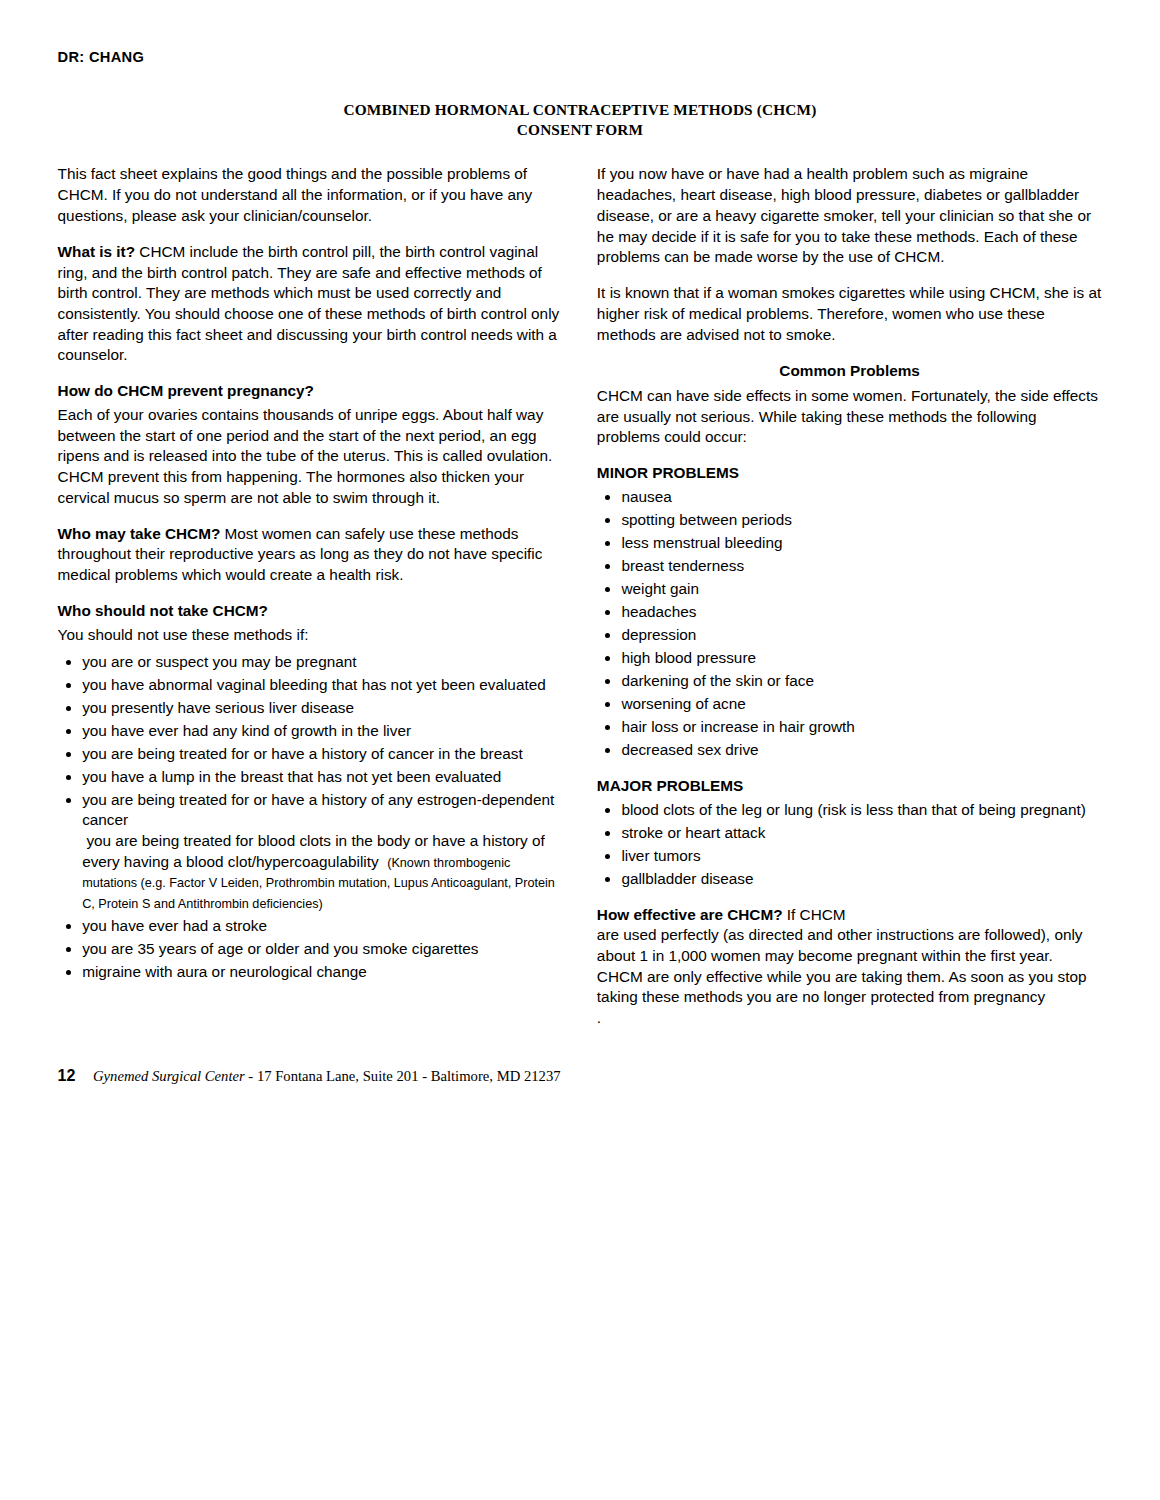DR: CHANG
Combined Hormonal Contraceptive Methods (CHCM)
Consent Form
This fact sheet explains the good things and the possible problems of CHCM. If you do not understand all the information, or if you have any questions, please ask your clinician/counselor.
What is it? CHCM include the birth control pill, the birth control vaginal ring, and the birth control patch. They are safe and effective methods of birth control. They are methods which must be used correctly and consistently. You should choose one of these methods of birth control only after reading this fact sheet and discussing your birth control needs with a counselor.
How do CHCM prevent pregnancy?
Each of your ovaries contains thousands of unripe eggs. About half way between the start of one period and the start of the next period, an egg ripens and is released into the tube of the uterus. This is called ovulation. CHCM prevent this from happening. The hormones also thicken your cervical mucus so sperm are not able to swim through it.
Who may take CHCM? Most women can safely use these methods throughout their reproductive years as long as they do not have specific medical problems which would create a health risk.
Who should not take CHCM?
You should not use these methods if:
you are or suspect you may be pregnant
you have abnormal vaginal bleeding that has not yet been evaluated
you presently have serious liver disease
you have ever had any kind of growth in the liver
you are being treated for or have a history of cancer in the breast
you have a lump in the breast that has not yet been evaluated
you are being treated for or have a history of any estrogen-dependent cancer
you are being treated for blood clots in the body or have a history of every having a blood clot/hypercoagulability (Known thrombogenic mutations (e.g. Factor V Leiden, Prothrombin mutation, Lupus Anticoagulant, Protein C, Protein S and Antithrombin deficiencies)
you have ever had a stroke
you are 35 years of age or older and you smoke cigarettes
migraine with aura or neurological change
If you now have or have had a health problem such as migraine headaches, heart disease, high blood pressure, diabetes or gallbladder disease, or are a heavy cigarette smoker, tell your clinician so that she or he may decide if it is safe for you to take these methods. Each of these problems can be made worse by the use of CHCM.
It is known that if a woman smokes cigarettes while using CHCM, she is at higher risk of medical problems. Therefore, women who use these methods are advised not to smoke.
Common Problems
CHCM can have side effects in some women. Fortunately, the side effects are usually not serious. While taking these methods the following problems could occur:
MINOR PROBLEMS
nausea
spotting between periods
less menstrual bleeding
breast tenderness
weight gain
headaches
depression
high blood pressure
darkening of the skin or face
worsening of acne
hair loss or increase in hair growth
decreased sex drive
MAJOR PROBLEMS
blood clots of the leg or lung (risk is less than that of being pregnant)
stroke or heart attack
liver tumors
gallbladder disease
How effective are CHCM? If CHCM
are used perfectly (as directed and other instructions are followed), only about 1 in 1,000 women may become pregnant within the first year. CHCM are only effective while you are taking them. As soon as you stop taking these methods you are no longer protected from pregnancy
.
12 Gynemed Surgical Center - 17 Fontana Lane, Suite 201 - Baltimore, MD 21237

===

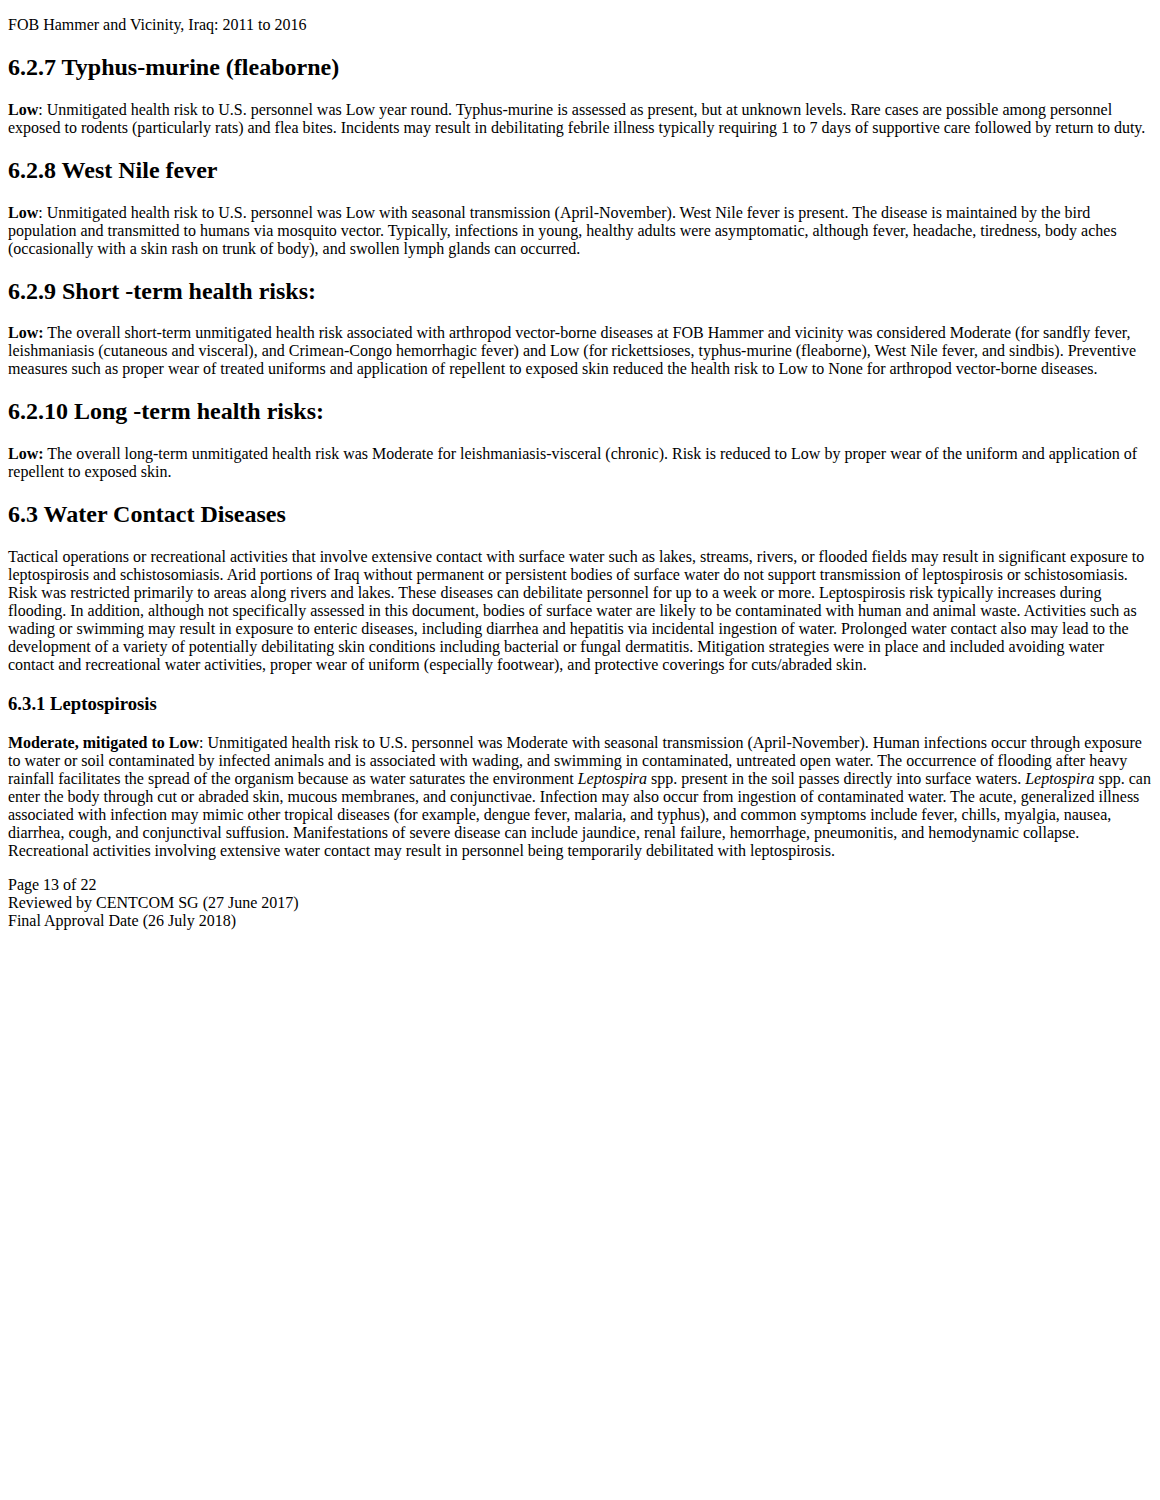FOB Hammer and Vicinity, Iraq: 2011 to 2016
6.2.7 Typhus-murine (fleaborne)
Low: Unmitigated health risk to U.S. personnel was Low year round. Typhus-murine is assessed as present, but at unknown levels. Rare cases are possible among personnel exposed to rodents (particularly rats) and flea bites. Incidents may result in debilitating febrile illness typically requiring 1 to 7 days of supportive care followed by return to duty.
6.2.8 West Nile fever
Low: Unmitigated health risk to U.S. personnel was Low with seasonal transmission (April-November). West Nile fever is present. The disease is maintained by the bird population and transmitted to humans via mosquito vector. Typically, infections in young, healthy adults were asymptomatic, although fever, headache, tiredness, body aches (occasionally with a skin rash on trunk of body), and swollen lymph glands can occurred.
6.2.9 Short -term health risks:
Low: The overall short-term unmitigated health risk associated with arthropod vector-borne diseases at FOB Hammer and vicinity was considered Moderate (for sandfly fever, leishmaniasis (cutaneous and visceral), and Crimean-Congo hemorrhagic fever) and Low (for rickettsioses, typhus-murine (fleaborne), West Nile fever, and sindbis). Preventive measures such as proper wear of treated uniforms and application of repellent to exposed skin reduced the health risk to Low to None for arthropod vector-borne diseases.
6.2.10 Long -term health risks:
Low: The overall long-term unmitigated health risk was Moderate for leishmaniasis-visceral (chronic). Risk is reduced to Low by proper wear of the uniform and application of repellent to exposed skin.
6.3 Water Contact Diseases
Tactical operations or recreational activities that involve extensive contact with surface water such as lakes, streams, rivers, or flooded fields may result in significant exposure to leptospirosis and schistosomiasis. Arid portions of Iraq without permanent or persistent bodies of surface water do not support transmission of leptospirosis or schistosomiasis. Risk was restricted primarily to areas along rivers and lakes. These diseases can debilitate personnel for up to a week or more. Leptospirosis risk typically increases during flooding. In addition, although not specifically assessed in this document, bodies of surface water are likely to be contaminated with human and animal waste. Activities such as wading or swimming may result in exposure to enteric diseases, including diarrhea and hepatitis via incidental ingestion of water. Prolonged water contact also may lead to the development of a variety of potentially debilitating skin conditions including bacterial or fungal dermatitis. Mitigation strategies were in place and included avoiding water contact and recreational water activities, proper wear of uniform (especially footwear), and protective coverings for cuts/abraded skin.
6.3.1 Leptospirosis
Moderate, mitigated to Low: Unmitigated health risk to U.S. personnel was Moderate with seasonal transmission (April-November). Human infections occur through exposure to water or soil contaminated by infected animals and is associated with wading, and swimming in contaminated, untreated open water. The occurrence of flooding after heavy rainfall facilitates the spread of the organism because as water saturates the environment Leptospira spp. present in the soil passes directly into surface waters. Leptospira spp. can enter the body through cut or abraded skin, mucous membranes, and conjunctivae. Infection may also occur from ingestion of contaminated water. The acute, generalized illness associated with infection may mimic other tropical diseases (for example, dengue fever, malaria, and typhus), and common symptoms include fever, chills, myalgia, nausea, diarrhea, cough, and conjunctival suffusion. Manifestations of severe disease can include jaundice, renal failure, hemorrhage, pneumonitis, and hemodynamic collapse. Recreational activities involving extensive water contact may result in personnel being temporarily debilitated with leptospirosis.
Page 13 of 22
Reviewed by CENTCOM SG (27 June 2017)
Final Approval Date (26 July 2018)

===

All that is wanted is an exact copy of the lines above from the one with "Consent Form" through the one with "This fact sheet explains", with both ends included.

Consent Form
This fact sheet explains the good things and the possible problems of CHCM. If you do not understand all the information, or if you have any questions, please ask your clinician/counselor.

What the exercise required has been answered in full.